**Provided records:**
::::::::::

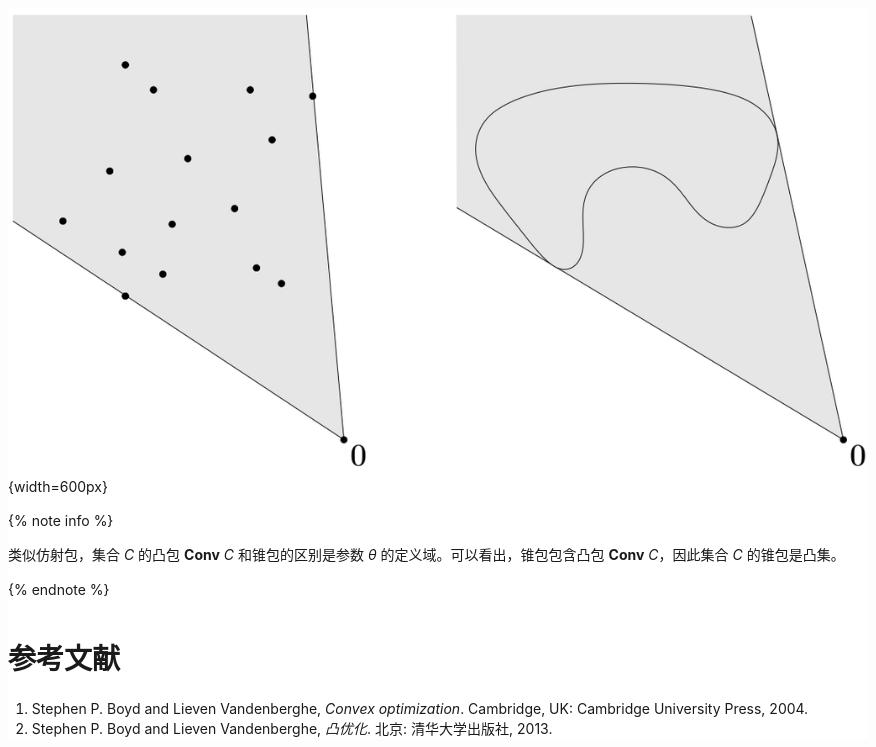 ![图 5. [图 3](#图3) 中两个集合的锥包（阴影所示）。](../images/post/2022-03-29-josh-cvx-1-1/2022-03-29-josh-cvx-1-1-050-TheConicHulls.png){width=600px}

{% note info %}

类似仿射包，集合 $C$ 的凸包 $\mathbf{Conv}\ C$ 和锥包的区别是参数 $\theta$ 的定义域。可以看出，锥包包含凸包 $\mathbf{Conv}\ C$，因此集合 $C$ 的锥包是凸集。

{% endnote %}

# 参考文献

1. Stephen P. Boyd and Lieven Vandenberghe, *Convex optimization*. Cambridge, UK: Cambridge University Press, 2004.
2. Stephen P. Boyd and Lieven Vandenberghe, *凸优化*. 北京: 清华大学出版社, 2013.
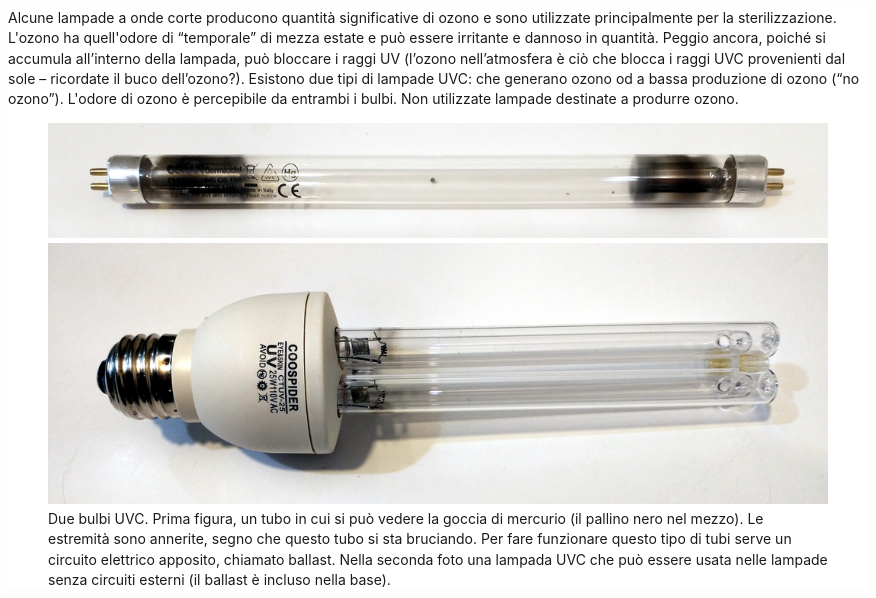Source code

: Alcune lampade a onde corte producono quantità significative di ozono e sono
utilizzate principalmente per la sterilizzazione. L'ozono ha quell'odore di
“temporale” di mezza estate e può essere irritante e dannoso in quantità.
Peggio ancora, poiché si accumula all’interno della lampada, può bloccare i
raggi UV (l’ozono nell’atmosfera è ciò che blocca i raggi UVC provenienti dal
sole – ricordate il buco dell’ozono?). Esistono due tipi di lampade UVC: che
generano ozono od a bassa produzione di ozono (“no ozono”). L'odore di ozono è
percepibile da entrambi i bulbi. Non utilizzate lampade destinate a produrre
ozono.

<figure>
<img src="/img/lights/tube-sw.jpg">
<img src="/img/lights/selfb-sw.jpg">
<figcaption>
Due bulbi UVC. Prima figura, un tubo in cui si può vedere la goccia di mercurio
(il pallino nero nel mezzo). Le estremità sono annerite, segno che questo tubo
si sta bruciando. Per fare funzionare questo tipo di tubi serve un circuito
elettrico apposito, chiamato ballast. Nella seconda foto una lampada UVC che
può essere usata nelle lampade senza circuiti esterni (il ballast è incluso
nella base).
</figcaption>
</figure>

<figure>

::::::::::

**Problem to solve:**
Pull the source text from each of the entries above and reproduce it line for line. Leave the pictures out of your answer.

**Written answer:**
 ![图 5. [图 3](#图3) 中两个集合的锥包（阴影所示）。](../images/post/2022-03-29-josh-cvx-1-1/2022-03-29-josh-cvx-1-1-050-TheConicHulls.png){width=600px}

{% note info %}

类似仿射包，集合 $C$ 的凸包 $\mathbf{Conv}\ C$ 和锥包的区别是参数 $\theta$ 的定义域。可以看出，锥包包含凸包 $\mathbf{Conv}\ C$，因此集合 $C$ 的锥包是凸集。

{% endnote %}

# 参考文献

1. Stephen P. Boyd and Lieven Vandenberghe, *Convex optimization*. Cambridge, UK: Cambridge University Press, 2004.
2. Stephen P. Boyd and Lieven Vandenberghe, *凸优化*. 北京: 清华大学出版社, 2013.
Source code

: Alcune lampade a onde corte producono quantità significative di ozono e sono
utilizzate principalmente per la sterilizzazione. L'ozono ha quell'odore di
“temporale” di mezza estate e può essere irritante e dannoso in quantità.
Peggio ancora, poiché si accumula all’interno della lampada, può bloccare i
raggi UV (l’ozono nell’atmosfera è ciò che blocca i raggi UVC provenienti dal
sole – ricordate il buco dell’ozono?). Esistono due tipi di lampade UVC: che
generano ozono od a bassa produzione di ozono (“no ozono”). L'odore di ozono è
percepibile da entrambi i bulbi. Non utilizzate lampade destinate a produrre
ozono.

<figure>
<img src="/img/lights/tube-sw.jpg">
<img src="/img/lights/selfb-sw.jpg">
<figcaption>
Due bulbi UVC. Prima figura, un tubo in cui si può vedere la goccia di mercurio
(il pallino nero nel mezzo). Le estremità sono annerite, segno che questo tubo
si sta bruciando. Per fare funzionare questo tipo di tubi serve un circuito
elettrico apposito, chiamato ballast. Nella seconda foto una lampada UVC che
può essere usata nelle lampade senza circuiti esterni (il ballast è incluso
nella base).
</figcaption>
</figure>

<figure>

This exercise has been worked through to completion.